──────── PASSAGE PROVIDED

Single by Peter Maffay

from the album Tabaluga oder die Reise zur Vernunft
- Language: German
- B-side: "Tabaluga"
- Released: 1983
- Length: 4:10
- Label: Metronome
- Songwriters: Peter Maffay; Rolf Zuckowski;
- Producers: Peter Wagner; Peter Schirmann; Peter Maffay;

Audio
- "Nessaja" on YouTube

= Nessaja =

1983 single by Peter Maffay

"Nessaja" is a German-language song written by Peter Maffay and Rolf Zuckowski from the musical Tabaluga. Performed by Maffay, it was included on the 1983 album Tabaluga oder die Reise zur Vernunft and was released as a single the same year, reaching number 17 on the West German Singles Chart. The song has been covered multiple times, including by dance project Once Again, whose version peaked at number 42 in Germany, and by German band Scooter, whose English-language version became their only number-one single in their home country.

────────────────

EXERCISE 1:
Show each line of the listing below that contains the string "HTML".

──────── SUPPLIED ENTRIES

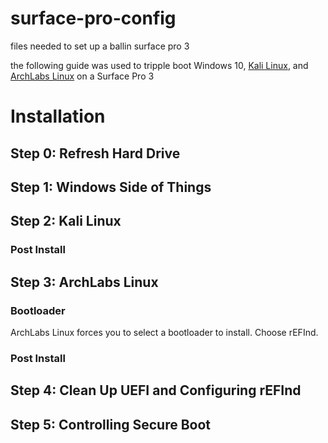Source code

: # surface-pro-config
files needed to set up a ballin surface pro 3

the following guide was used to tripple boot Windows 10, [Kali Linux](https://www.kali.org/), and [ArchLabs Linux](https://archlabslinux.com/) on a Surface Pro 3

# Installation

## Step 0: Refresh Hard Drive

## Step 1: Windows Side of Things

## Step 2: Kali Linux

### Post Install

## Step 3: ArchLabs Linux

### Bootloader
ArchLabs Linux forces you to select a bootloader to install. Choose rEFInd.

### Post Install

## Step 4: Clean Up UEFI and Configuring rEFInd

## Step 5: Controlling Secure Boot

────────────────
──────── SUPPLIED ENTRIES

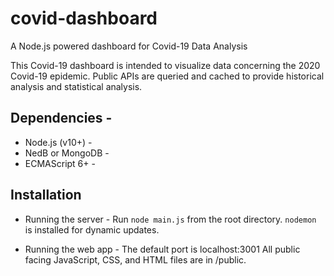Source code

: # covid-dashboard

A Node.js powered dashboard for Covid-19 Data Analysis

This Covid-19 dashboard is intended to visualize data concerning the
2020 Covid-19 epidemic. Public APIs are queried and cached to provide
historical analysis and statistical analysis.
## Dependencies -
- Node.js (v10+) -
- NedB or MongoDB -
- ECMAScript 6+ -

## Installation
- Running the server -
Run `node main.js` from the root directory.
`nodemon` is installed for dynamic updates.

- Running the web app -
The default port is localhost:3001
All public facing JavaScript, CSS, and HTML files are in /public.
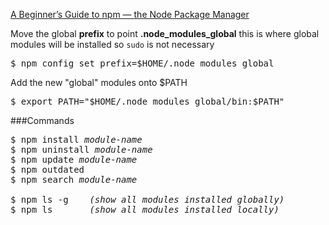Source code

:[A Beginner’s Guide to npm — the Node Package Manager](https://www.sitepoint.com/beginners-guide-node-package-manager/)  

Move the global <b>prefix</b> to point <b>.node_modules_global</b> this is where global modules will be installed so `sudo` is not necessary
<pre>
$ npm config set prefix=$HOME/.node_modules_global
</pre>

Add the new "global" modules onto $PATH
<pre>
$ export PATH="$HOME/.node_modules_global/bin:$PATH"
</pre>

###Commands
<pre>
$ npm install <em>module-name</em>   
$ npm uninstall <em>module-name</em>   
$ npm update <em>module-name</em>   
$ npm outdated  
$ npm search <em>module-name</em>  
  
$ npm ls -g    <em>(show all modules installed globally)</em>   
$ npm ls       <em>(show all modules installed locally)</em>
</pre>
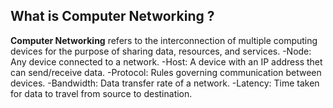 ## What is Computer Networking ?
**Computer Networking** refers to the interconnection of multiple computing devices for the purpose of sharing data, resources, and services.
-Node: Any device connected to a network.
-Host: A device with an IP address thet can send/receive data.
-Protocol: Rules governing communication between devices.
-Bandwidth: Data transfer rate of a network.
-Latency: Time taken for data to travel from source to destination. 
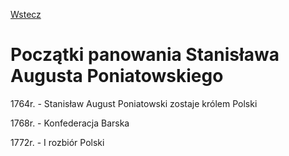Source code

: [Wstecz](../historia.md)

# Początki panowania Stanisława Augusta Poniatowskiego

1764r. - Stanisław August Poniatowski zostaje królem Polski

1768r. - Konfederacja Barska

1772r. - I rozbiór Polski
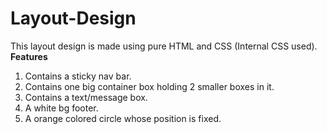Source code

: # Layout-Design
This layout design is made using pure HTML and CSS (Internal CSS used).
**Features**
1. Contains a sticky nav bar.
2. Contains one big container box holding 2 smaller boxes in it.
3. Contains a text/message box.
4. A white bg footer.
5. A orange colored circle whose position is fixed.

────────────────

EXERCISE 2:
Retype the passage of the article on "Nessaja" between "1983 single by" and "their home country.", inclusive.

YOUR SOLUTION 1:
All public facing JavaScript, CSS, and HTML files are in /public.
This layout design is made using pure HTML and CSS (Internal CSS used).

YOUR SOLUTION 2:
1983 single by Peter Maffay

"Nessaja" is a German-language song written by Peter Maffay and Rolf Zuckowski from the musical Tabaluga. Performed by Maffay, it was included on the 1983 album Tabaluga oder die Reise zur Vernunft and was released as a single the same year, reaching number 17 on the West German Singles Chart. The song has been covered multiple times, including by dance project Once Again, whose version peaked at number 42 in Germany, and by German band Scooter, whose English-language version became their only number-one single in their home country.